= SELECTED TEXT =
··········

Apple, Siri, and its lack of growth in the world of AI are reportedly being hampered by company infighting and indecision. That's according to a new report citing more than three dozen former Apple employees.
At a time when large-language models (LLMs) are being used to create advanced chatbots like ChatGPT, questions are being asked as to why the digital assistant powering even Apple's best iPhones is so far behind.
Now, a lengthy report looks into why Siri is struggling to keep up with many suggesting that Apple and some of the people within it could be the problem rather than any technical or expertise issues.
Siri suffers
According to the long and paywalled report by The Information, three high-profile engineers left Apple to work on Google's LLM because they felt that the search and ad company was a better bet in terms of AI development.
Srinivasan Venkatachary, Steven Baker, and Anand Shukla were deemed so important to Apple that CEO Tim Cook reportedly worked personally to keep them at the company. But they ultimately chose to leave and the report details multiple issues within Apple's AI and Siri teams that might explain their decision.
Apple hired former Google exec John Giannandrea in 2018 and gave him the job of revamping the company's AI efforts. It hasn't gone well.
"Inside Apple, Siri remains widely derided for its lack of functionality and improvements since Giannandrea took over," The Information cites multiple former Siri employees as saying. In fact, things were so bad that when the Reality Pro headset team was shown a Siri demo, team members considered building a new way to interact with it.

··········

= THE DATA =
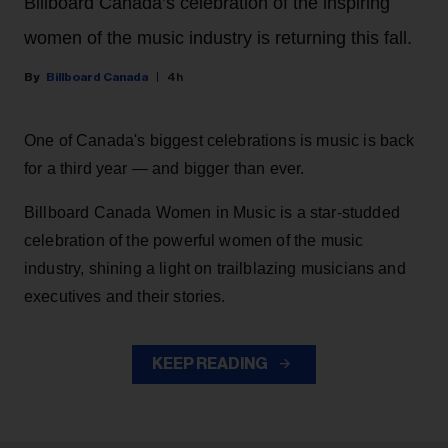
Billboard Canada’s celebration of the inspiring
women of the music industry is returning this fall.
Billboard Canada
4h
One of Canada's biggest celebrations is music is back
for a third year — and bigger than ever.
Billboard Canada Women in Music is a star-studded
celebration of the powerful women of the music
industry, shining a light on trailblazing musicians and
executives and their stories.
KEEP READING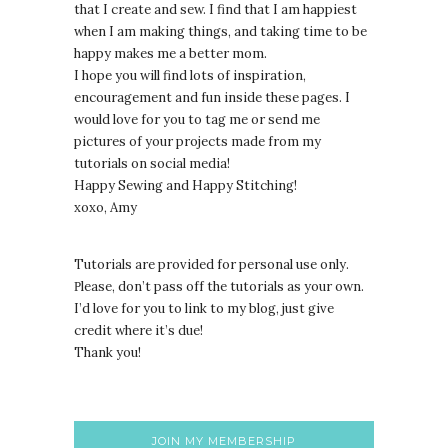
that I create and sew. I find that I am happiest
when I am making things, and taking time to be
happy makes me a better mom.
I hope you will find lots of inspiration,
encouragement and fun inside these pages. I
would love for you to tag me or send me
pictures of your projects made from my
tutorials on social media!
Happy Sewing and Happy Stitching!
xoxo, Amy
Tutorials are provided for personal use only.
lease, don’t pass off the tutorials as your own.
P
I’d love for you to link to my blog, just give
credit where it’s due!
Thank you!
JOIN MY MEMBERSHIP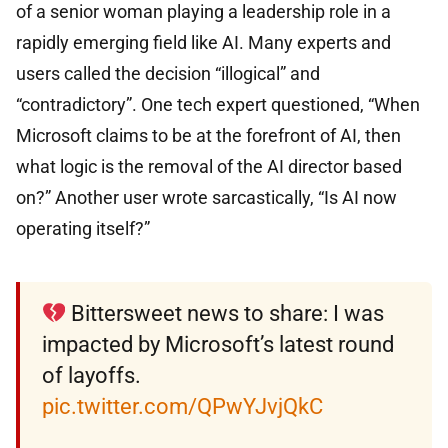
of a senior woman playing a leadership role in a
rapidly emerging field like AI. Many experts and
users called the decision “illogical” and
“contradictory”. One tech expert questioned, “When
Microsoft claims to be at the forefront of AI, then
what logic is the removal of the AI ​​director based
on?” Another user wrote sarcastically, “Is AI now
operating itself?”
Bittersweet news to share: I was
impacted by Microsoft’s latest round
of layoffs.
pic.twitter.com/QPwYJvjQkC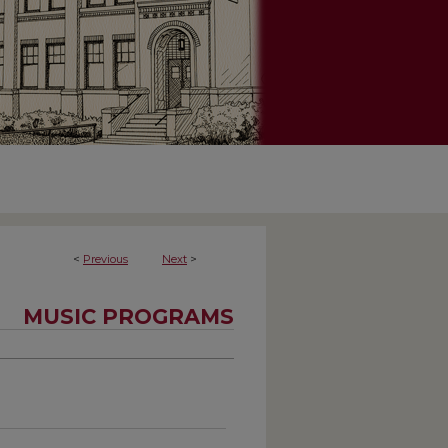
<
Previous
Next
>
MUSIC PROGRAMS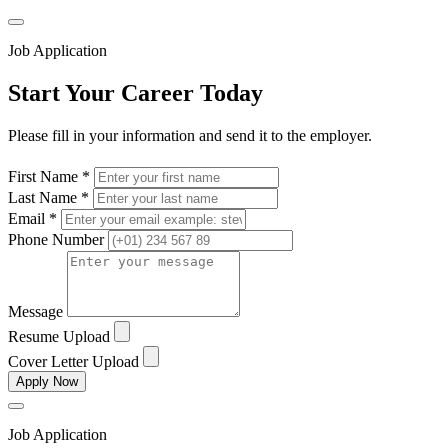
Job Application
Start Your Career Today
Please fill in your information and send it to the employer.
First Name *
Last Name *
Email *
Phone Number
Message
Resume Upload
Cover Letter Upload
Apply Now
Job Application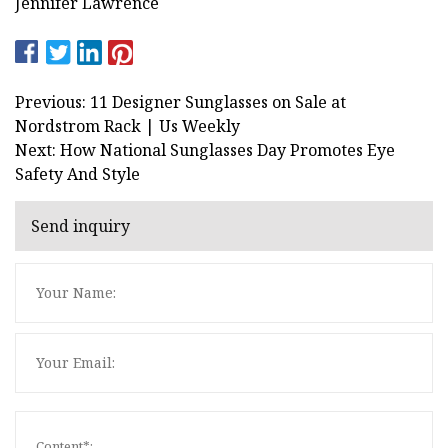
Jennifer Lawrence
Previous: 11 Designer Sunglasses on Sale at
Nordstrom Rack | Us Weekly
Next: How National Sunglasses Day Promotes Eye
Safety And Style
Send inquiry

··········

= TASKS TO COMPLETE =
1 – Answer these questions from the article on Siri:
(a) How many former Apple employees does the report cite?
(b) Which company did the three high-profile engineers leave Apple to work for?
(c) In what year did Apple hire John Giannandrea?
2 – Reproduce the article on Siri word for word from "At a time when" to "or expertise issues.".

= SOLUTIONS TO THE TASKS =
1 –
(a) More than three dozen.
(b) Google.
(c) 2018.

2 –
At a time when large-language models (LLMs) are being used to create advanced chatbots like ChatGPT, questions are being asked as to why the digital assistant powering even Apple's best iPhones is so far behind.
Now, a lengthy report looks into why Siri is struggling to keep up with many suggesting that Apple and some of the people within it could be the problem rather than any technical or expertise issues.